There are a number of tea gardens located nearby and Tangla is the nearest commercial access point for them. Before 1950, most of them were owned by British tea companies.

==Governance==
Tangla is a part of Mangaldai Lok Sabha Constituency. Biswajit Daimary is the present MLA from 64 No. Paneri LAC.

==Transportation==

The town is well connected to the rest of the state by the Mangaldai-Bhutiachang (MB Road/State Highway 4), allowing access to the National Highway 52 at Mangaldai. Trains from Tangla railway station travel to Kamakhya, New Jalpaiguri, Dekargaon, Rangiya and Naharlagun. There are also buses going to the rest of the state.

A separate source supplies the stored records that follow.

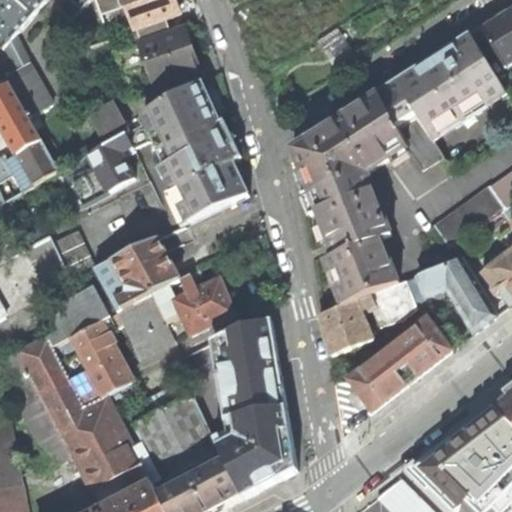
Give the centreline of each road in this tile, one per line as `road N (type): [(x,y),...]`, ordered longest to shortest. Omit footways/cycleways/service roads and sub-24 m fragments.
road 1 (residential): [(263,146),(304,309),(329,494)]
road 2 (residential): [(492,0),(263,146)]
road 3 (residential): [(329,494),(511,352)]
road 4 (residential): [(211,0),(263,146)]
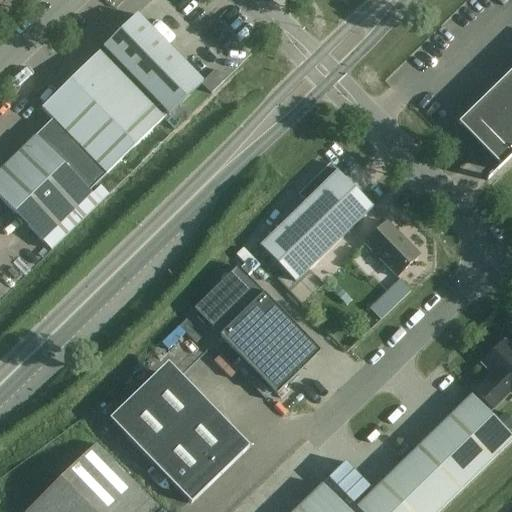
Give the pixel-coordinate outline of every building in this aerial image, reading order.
[(168,116),(202,83),(136,15),(102,48),(168,116)] [(163,119),(98,53),(40,109),(51,120),(105,175),(163,119)] [(511,155),(511,70),(457,124),(500,167),(511,155)] [(88,192),(105,175),(51,120),(0,170),(0,199),(50,251),(99,203),(88,192)] [(304,202),(259,247),(295,284),(372,209),(329,165),(297,195),(304,202)] [(418,256),(404,241),(398,234),(398,235),(386,223),(363,245),(395,278),(418,256)] [(199,304),(192,310),(193,311),(276,396),(319,353),(236,268),(199,304)] [(511,395),(511,351),(503,342),(481,364),(492,375),(475,392),(492,409),(509,392),(511,395)] [(187,501),(186,501),(190,504),(248,448),(245,445),(229,434),(232,431),(180,378),(122,435),(187,501)] [(511,438),(470,396),(355,508),(358,511),(438,511),(511,440),(511,438)] [(25,511),(154,511),(157,510),(134,487),(94,445),(25,511)] [(352,505),(369,489),(344,463),(327,480),(352,505)] [(347,511),(321,485),(293,511),(347,511)]
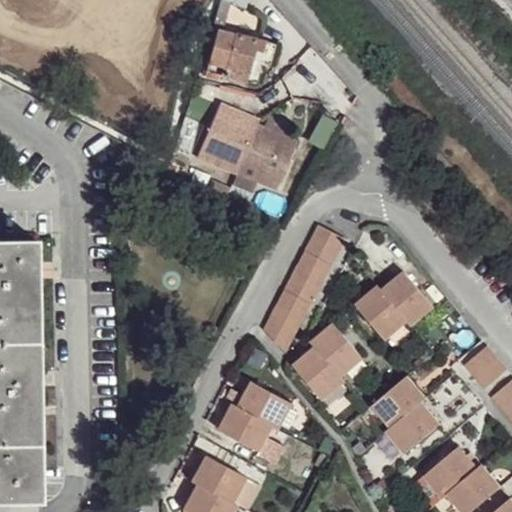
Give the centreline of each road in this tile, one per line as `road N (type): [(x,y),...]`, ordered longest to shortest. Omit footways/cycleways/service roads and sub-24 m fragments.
road 1 (unclassified): [(289,0),(366,87),(385,129),(370,203)]
road 2 (residential): [(511,343),(413,225),(370,203)]
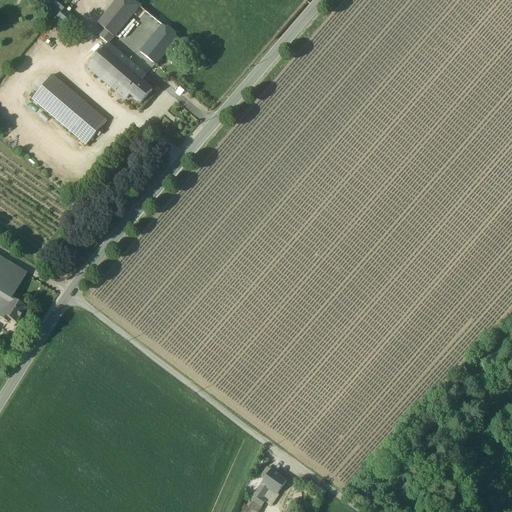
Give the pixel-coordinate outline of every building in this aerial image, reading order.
[(61,0),(45,0),(43,3),(81,35),(90,25),(61,0)] [(126,0),(119,0),(96,28),(104,34),(112,41),(127,23),(131,18),(138,10),(126,0)] [(138,10),(131,18),(137,24),(144,15),(138,10)] [(144,15),(137,24),(131,18),(127,23),(145,38),(156,25),(144,15)] [(145,38),(134,52),(154,68),(176,41),(156,25),(145,38)] [(104,34),(98,41),(106,47),(112,41),(104,34)] [(106,47),(98,41),(94,46),(102,52),(106,47)] [(94,46),(82,60),(90,67),(102,52),(94,46)] [(141,77),(106,47),(102,52),(90,67),(86,71),(121,101),(141,77)] [(90,67),(82,60),(78,65),(86,71),(90,67)] [(152,94),(140,84),(144,79),(141,77),(121,101),(124,104),(129,98),(140,108),(152,94)] [(106,124),(51,78),(31,102),(86,148),(106,124)] [(25,275),(0,259),(0,304),(3,307),(9,299),(10,300),(25,275)] [(10,300),(9,299),(3,307),(0,312),(0,319),(6,323),(7,320),(14,324),(24,308),(10,300)] [(272,472),(252,500),(255,502),(263,508),(267,501),(263,499),(269,490),(277,495),(286,482),(272,472)] [(402,483),(395,491),(402,497),(409,489),(402,483)] [(257,511),(259,511),(263,508),(255,502),(251,508),(257,511)] [(257,511),(251,508),(244,503),(241,511),(257,511)]
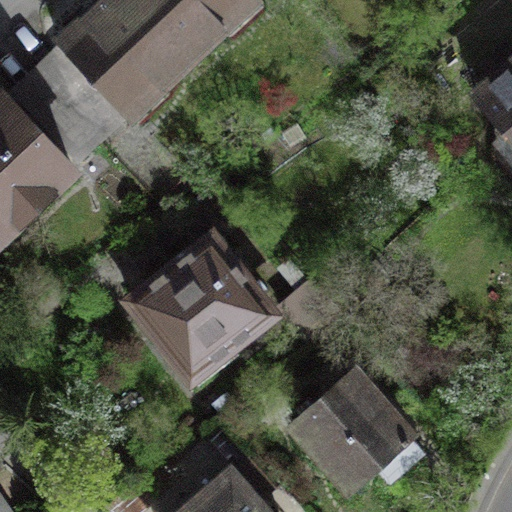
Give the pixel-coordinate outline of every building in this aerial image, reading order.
[(102,0),(61,40),(128,110),(158,81),(161,84),(223,25),(220,22),(243,0),(102,0)] [(37,74),(82,121),(104,97),(59,53),(37,74)] [(511,59),(474,92),(511,135),(511,59)] [(82,121),(37,74),(15,95),(78,160),(100,139),(82,121)] [(0,231),(70,165),(0,93),(0,231)] [(271,310),(211,234),(130,298),(190,374),(271,310)] [(345,315),(313,278),(279,307),(311,344),(345,315)] [(423,451),(353,373),(295,425),(348,483),(372,461),(390,481),(423,451)] [(265,511),(229,471),(182,511),(265,511)] [(12,511),(0,494),(0,511),(12,511)]
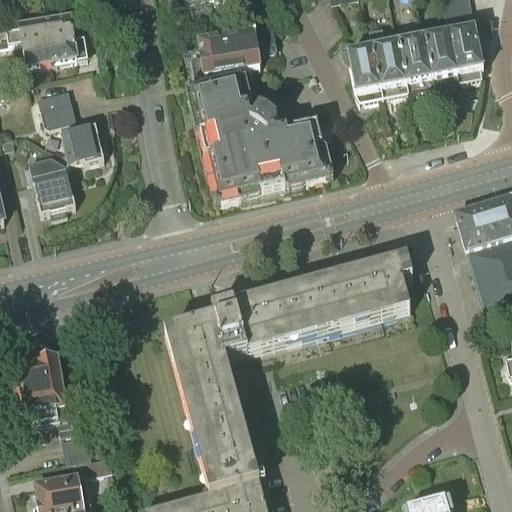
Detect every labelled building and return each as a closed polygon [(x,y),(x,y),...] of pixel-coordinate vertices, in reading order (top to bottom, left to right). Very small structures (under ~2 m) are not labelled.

==Educational Institutions==

Tangla is an educational hub of lower Assam, delivering positions in HSLC and ASHEC.

Colleges
| Name | Courses Available |
|---|---|
| Tangla College | NAAC B accredited college. It offers bachelor's degrees in Arts, Commerce & Science streams and BCA, diplomas in various computer fields. The college has also introduced MA, M.Sc (Maths), M.Com & PGDCA courses under Guwahati University IDOL with a regular (weekly) mode of classes. |
| Tangla Govt Higher Secondary | SEBA, AHSEC Arts |
| R.C. Saharia Teacher's Training College, Tangla, | Offers Bachelor of Education degree (B.ED.) |
| K.K Handique State Open University | Offers various Bachelor's courses |
| North Darrang College, Tangla, | Arts Junior College |
| National Pioneer College | Arts, Commerce & Science Junior College |
| Arunodoi Senior Secondary School | Science & Arts Junior College |
| Presidency Junior College | Junior College for Arts, Science and Commerce |
| NRDS Junior College, Tangla | Junior College for Arts |
| Don Bosco Higher Secondary School | Junior College for Arts |
| Excellence Academy | Junior College for Science |
| Royal Vision Integrated, | Coaching Institute |

Schools
| Name | Curriculum |
|---|---|
| Don Bosco School, Tangla | SEBA |
| Tangla Girls High School | SEBA |
| Tangla Model High School | SEBA |
| Auxilium Convent School, Tangla | SEBA |
| Arunodoi Academy | SEBA |
| Tangla English Medium High School | SEBA |
| Maharishi Vidya Mandir, Tangla | CBSE |
| National Pioneer Public School | SEBA |
| Jatiya Vidyapith | SEBA |
| Kendriya Jatiya Vidyapith | SEBA |
| Adharsha Vidyapith | SEBA |
| Sankardev Sishu Niketan, Tangla | SEBA |
| Gyanuday Jatiya Vidyapith | SEBA |
| Navadai Jatiya Vidyapith | SEBA |

| Alma Mater Silver Public School |
| Nilachal Public School |
| Pranabananda Vidya Mandir |

==Healthcare==

"Tangla CHC Kalaguru Bishnu Rabha Thirty Bedded Govt Hospital" is the nearest hospital of the town. A government run veterinary hospital is also located nearby.